I don’t recommend blindly backing anything. I do, however, recommend at least paying attention to those opening-round Game 1 unders to see if the bookmakers are hanging a higher total than they should be.
Don’t bet the Philadelphia 76ers to win the title, the Eastern Conference or anything that requires them to advance past the second round
In all honesty, this is just a reminder to me to stay as far away from this franchise as humanly possible when it comes to betting anything good happening. I’m a born-and-raised 76ers fan and I fell hook, line and sinker for that “Trust the process” garbage. I’ve stood by this team since birth, but my money is no longer interested in riding shotgun for another playoff implosion.

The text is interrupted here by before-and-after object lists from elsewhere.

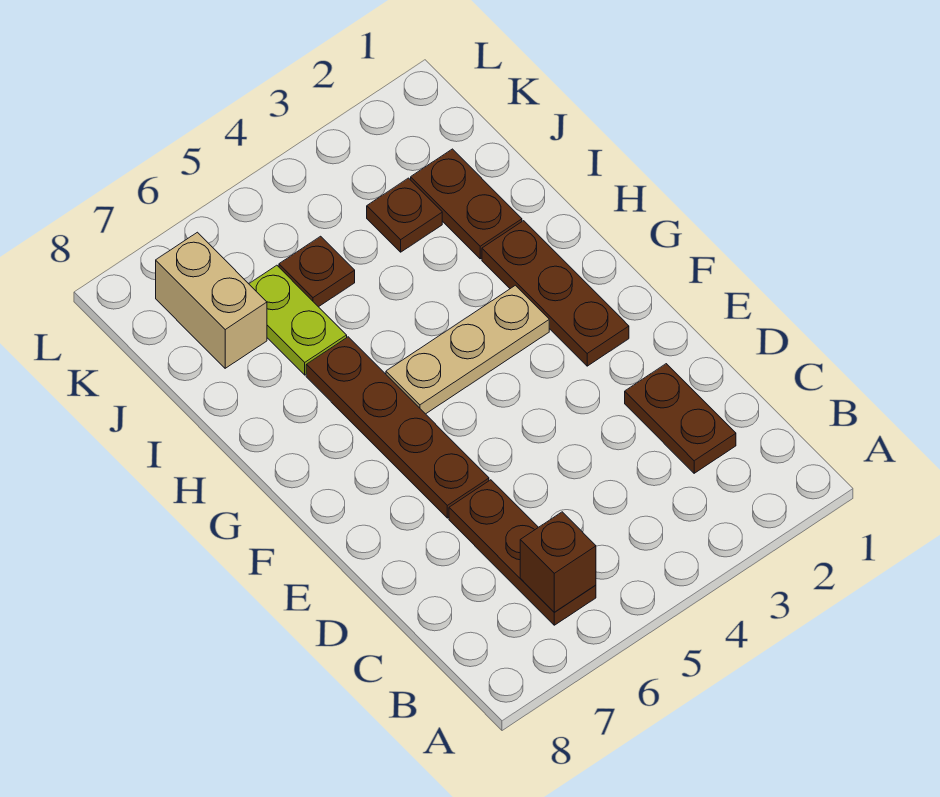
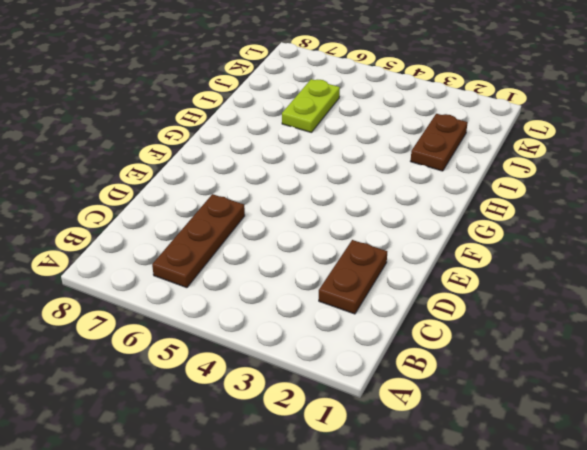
none -> brown plate E6:H6 level 1
none -> brown plate F2:H2 level 1

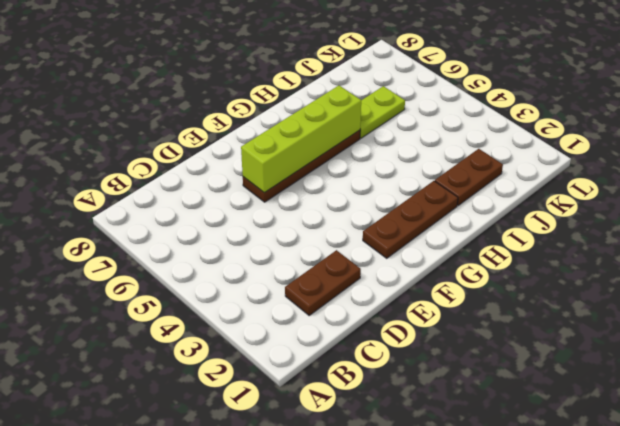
lime brick E6:H6 level 2 -> none
none -> brown plate B6:D6 level 1
none -> tan plate G3:G5 level 1

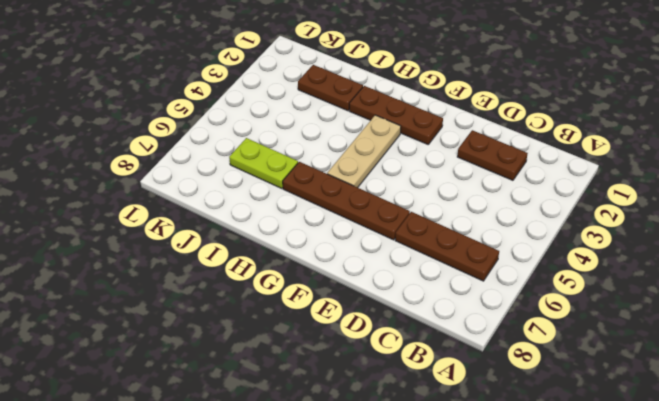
none -> brown plate J3 level 1
none -> brown plate J5 level 1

It has been 21 years since the Sixers made it past the second round of the playoffs, and that was courtesy of the anti-Ben Simmons, aka Allen Iverson. Iverson is a God in my mind. The man strapped the franchise to his under-6-foot frame and carried it to the Finals in 2001, going so far as to upset Shaq and Kobe in Game 1 before losing the series 4-1. That lost series was more enjoyable than anything this current crop of underachievers has produced since they started selling the notion that a lot of losing would lead to winning.
News flash: Build your culture around losing and you shouldn’t be surprised when you get really good at — wait for it — losing.
That being said, should the Sixers run the table and finally deliver on that “Trust the process” advertising campaign, you can erase this section of the article from your memory and look for me on Broad Street during the parade.